— Directive 1 —
Format the part of the stored data entries that opens with the line containing "such as 13mA." and closes with the line containing "Logged voltage: 15V" as a Markdown table with columns Row and Line. Leave out blank lines.
— Directive 2 —
Pick up the mailing-list thread on AArch64 approximate floating-point modes where it stops.

— Text —
···
On 04/04/16 11:13, Evandro Menezes wrote:
On 04/01/16 18:08, Wilco Dijkstra wrote:
Evandro Menezes wrote:
I hope that this gets in the ballpark of what's been discussed
previously.
Yes that's very close to what I had in mind. A minor issue is that
the vector
modes cannot work as they start at MAX_MODE_FLOAT (which is > 32):
+/* Control approximate alternatives to certain FP operators. */
+#define AARCH64_APPROX_MODE(MODE) \
+ ((MIN_MODE_FLOAT <= (MODE) && (MODE) <= MAX_MODE_FLOAT) \
+ ? (1 << ((MODE) - MIN_MODE_FLOAT)) \
+ : (MIN_MODE_VECTOR_FLOAT <= (MODE) && (MODE) <=
MAX_MODE_VECTOR_FLOAT) \
+ ? (1 << ((MODE) - MIN_MODE_VECTOR_FLOAT + MAX_MODE_FLOAT + 1)) \
+ : (0))
That should be:
+ ? (1 << ((MODE) - MIN_MODE_VECTOR_FLOAT + MAX_MODE_FLOAT -
MIN_MODE_FLOAT + 1)) \
It would be worth testing all the obvious cases to be sure they work.
Also I don't think it is a good idea to enable all modes on Exynos-M1
and XGene-1 -
I haven't seen any evidence that shows it gives a speedup on real
code for all modes
(or at least on a good micro benchmark like the unit vector test I
suggested - a simple
throughput test does not count!).
···
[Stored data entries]
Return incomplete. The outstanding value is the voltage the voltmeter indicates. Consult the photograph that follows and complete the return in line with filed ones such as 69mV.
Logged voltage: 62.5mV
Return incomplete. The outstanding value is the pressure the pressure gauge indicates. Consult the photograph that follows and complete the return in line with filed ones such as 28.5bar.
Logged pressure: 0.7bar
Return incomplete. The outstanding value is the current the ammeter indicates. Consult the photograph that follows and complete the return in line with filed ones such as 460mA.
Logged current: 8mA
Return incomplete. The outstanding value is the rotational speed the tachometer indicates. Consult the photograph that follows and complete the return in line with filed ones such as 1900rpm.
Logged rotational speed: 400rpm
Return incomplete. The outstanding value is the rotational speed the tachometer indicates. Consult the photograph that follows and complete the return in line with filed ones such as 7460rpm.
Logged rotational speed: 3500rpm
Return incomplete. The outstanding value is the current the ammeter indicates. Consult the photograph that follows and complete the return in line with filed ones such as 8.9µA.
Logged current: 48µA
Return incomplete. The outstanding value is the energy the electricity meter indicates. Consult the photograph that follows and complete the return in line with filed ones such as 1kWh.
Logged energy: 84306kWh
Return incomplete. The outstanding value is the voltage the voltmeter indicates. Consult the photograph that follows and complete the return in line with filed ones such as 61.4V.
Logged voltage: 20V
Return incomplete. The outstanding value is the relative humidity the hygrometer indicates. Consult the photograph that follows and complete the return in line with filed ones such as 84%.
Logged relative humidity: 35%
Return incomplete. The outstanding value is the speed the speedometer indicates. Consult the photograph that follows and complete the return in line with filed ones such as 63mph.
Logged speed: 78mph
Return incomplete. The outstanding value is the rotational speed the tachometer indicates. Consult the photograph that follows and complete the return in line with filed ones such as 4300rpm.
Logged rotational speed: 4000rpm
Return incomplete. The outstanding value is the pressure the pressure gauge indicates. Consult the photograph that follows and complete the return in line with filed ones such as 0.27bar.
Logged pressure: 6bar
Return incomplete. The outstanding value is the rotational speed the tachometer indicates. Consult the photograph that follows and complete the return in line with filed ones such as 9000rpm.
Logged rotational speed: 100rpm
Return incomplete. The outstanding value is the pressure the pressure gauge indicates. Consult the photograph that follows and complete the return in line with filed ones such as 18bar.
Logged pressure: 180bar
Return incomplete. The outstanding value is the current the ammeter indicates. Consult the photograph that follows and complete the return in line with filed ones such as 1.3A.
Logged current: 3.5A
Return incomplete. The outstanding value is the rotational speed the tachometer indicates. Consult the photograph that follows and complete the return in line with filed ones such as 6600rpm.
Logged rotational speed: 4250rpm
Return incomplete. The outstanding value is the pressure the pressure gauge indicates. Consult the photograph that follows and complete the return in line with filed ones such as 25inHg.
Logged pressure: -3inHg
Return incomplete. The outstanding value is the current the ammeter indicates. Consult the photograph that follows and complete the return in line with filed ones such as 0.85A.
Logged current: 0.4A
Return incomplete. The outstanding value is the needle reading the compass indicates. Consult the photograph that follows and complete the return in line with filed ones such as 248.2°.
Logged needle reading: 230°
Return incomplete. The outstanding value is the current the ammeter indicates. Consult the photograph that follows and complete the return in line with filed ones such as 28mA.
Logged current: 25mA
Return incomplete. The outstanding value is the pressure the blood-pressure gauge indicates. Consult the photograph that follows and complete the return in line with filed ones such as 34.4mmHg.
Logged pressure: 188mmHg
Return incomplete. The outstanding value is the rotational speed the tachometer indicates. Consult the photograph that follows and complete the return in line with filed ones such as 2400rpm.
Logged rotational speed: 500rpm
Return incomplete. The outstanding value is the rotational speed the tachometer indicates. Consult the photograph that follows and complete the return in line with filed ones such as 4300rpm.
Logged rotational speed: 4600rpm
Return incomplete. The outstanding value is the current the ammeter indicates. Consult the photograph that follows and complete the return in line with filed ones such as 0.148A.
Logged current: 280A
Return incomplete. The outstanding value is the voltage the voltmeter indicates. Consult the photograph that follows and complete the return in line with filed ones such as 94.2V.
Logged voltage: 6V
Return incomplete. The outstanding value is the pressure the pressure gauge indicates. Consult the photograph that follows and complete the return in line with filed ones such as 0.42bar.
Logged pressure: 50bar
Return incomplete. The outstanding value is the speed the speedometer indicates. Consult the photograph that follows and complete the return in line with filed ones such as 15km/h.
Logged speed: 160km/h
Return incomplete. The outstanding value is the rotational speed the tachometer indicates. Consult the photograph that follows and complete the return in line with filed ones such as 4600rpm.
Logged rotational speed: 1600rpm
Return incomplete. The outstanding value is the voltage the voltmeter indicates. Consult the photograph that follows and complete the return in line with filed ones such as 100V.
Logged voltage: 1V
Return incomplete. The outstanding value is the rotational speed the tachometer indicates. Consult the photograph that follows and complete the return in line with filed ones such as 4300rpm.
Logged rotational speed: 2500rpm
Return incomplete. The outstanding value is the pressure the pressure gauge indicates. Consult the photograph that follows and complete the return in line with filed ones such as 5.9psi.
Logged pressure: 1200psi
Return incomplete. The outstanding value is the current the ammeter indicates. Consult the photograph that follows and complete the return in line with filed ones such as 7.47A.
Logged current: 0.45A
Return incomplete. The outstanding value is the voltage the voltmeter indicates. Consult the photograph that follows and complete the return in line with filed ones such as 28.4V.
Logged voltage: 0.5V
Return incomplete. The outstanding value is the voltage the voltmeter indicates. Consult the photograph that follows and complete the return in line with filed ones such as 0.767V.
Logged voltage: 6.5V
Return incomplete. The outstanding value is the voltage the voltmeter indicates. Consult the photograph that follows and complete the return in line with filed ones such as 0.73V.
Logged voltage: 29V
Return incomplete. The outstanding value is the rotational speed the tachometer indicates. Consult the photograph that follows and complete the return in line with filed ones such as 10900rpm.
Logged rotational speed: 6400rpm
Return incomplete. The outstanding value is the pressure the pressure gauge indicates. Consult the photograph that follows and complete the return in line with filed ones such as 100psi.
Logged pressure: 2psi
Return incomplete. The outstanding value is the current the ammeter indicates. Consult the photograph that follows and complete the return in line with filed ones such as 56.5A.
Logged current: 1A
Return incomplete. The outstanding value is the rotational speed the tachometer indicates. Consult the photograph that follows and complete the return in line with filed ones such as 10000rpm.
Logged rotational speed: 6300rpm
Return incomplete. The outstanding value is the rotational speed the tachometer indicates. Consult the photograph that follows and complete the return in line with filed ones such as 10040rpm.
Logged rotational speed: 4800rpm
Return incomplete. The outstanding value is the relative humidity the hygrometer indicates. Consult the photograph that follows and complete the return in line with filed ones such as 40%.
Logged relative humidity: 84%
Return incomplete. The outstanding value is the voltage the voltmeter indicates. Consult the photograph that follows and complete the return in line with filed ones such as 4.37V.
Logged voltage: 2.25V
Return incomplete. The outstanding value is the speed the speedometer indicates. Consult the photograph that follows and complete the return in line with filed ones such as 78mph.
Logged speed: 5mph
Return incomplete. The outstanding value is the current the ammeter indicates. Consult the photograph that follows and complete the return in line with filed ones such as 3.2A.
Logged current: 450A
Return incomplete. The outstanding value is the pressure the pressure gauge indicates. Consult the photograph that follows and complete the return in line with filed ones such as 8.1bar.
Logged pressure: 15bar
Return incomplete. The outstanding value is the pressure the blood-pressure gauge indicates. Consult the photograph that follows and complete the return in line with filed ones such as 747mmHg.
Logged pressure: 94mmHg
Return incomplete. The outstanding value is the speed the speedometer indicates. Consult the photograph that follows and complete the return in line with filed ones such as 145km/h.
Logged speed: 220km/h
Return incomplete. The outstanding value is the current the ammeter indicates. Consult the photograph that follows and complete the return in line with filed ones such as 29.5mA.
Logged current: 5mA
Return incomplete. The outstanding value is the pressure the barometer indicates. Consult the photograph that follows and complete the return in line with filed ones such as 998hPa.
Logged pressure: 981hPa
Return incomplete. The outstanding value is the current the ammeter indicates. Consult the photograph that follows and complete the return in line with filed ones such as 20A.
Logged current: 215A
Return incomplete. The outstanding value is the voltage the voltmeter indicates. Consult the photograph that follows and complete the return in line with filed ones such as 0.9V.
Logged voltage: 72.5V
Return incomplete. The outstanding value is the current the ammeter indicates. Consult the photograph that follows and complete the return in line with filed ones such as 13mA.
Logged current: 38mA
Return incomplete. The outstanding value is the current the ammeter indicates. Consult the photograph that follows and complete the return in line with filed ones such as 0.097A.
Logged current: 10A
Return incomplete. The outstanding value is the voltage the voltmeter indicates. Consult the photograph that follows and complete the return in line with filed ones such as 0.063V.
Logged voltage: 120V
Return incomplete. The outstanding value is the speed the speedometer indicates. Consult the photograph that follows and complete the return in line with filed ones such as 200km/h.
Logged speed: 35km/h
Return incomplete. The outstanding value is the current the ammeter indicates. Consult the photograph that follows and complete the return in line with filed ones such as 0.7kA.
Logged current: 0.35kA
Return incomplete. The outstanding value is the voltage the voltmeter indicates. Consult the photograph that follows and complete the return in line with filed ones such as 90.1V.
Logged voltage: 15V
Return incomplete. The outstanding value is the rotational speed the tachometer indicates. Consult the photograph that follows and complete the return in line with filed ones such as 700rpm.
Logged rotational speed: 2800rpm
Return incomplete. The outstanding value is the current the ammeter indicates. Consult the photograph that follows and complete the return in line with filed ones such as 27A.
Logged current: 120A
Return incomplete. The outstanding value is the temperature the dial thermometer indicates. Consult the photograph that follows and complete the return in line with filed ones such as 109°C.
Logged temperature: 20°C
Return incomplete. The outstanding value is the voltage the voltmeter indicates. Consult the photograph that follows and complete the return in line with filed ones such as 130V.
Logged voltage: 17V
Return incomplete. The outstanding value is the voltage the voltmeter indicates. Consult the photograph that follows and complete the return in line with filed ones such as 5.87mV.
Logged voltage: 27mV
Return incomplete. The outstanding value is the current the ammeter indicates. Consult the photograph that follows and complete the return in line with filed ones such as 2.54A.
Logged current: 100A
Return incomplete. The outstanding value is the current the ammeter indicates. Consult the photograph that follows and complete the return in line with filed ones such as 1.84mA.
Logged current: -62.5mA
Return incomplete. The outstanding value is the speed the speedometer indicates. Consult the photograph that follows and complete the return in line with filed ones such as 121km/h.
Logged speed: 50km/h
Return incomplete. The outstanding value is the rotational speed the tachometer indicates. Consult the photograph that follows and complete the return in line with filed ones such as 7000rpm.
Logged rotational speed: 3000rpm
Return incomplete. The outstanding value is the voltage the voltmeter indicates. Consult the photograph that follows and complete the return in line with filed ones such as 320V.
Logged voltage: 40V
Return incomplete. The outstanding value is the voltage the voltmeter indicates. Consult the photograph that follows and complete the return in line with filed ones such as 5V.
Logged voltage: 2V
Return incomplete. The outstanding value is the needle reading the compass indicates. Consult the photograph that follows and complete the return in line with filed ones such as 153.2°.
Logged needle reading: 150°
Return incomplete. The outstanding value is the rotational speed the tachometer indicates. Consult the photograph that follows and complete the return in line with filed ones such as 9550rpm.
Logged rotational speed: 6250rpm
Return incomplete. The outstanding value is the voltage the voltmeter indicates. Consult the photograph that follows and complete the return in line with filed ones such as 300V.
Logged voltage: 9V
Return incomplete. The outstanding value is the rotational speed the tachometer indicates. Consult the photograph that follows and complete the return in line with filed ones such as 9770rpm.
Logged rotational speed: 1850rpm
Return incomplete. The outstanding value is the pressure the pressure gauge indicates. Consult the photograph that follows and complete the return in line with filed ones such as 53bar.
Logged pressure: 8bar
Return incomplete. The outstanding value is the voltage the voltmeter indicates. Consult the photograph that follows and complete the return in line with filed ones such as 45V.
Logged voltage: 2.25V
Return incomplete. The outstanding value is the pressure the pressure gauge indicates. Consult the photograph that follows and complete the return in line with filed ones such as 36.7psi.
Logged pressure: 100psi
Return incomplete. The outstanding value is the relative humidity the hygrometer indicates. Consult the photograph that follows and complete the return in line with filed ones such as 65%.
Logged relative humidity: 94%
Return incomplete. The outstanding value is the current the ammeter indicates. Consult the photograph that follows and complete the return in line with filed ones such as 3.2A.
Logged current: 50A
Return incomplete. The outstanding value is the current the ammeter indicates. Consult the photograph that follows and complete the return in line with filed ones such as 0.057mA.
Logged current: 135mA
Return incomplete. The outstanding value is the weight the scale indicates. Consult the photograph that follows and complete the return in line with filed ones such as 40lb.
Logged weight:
···
— Answer box 1 —
| Row | Line |
|---|---|
| 1 | Return incomplete. The outstanding value is the current the ammeter indicates. Consult the photograph that follows and complete the return in line with filed ones such as 13mA. |
| 2 | Logged current: 38mA |
| 3 | Return incomplete. The outstanding value is the current the ammeter indicates. Consult the photograph that follows and complete the return in line with filed ones such as 0.097A. |
| 4 | Logged current: 10A |
| 5 | Return incomplete. The outstanding value is the voltage the voltmeter indicates. Consult the photograph that follows and complete the return in line with filed ones such as 0.063V. |
| 6 | Logged voltage: 120V |
| 7 | Return incomplete. The outstanding value is the speed the speedometer indicates. Consult the photograph that follows and complete the return in line with filed ones such as 200km/h. |
| 8 | Logged speed: 35km/h |
| 9 | Return incomplete. The outstanding value is the current the ammeter indicates. Consult the photograph that follows and complete the return in line with filed ones such as 0.7kA. |
| 10 | Logged current: 0.35kA |
| 11 | Return incomplete. The outstanding value is the voltage the voltmeter indicates. Consult the photograph that follows and complete the return in line with filed ones such as 90.1V. |
| 12 | Logged voltage: 15V |

— Answer box 2 —
This approximation does benefit M1 in general across several
benchmarks. As for my choice for Xgene1, it preserves the original
setting. I believe that, with this more granular option, developers
can fine tune their targets.
The issue is it hides performance gains from an improved divider/sqrt
on new revisions
or microarchitectures. That means you should only enable cases where
there is evidence
of a major speedup that cannot be matched by a future improved
divider/sqrt.
I did notice that some benchmarks with heavy use of multiplication or
multiply-accumulation, the series may be detrimental, since it
increases the competition for the unit(s) that do(es) such operations.
But those micro-architectures that get a better unit for division or
sqrt() are free to add their own tuning parameters. Granted, I assume
that running legacy code is not much of an issue only in a few markets.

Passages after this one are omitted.